Required action - Find the lines in the records below that contain "teléfono", and report each of them.

Material provided -
--*--
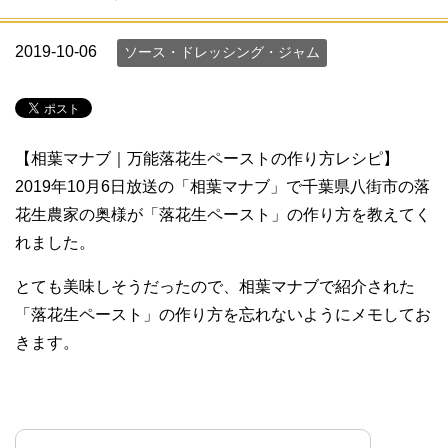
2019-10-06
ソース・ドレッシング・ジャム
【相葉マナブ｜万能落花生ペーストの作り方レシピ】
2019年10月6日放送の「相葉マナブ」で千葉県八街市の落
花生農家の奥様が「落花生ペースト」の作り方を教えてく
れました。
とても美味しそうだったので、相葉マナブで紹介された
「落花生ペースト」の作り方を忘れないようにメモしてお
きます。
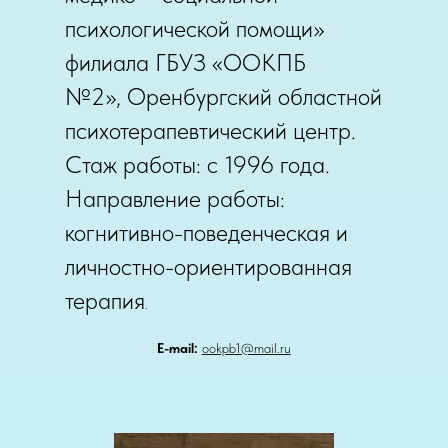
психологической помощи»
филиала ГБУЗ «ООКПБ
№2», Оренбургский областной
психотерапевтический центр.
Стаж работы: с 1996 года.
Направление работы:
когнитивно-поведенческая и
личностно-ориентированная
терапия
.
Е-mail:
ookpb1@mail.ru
--*--
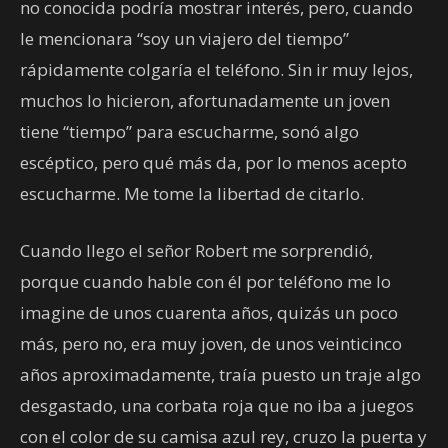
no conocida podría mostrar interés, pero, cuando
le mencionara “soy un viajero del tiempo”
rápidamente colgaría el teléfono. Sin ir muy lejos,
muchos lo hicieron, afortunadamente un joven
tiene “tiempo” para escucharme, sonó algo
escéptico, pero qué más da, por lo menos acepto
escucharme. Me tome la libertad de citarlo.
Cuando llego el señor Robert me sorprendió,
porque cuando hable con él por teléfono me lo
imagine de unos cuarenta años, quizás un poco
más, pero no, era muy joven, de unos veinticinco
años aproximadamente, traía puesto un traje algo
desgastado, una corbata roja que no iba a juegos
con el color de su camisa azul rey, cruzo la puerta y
--*--
Result below -
rápidamente colgaría el teléfono. Sin ir muy lejos,
porque cuando hable con él por teléfono me lo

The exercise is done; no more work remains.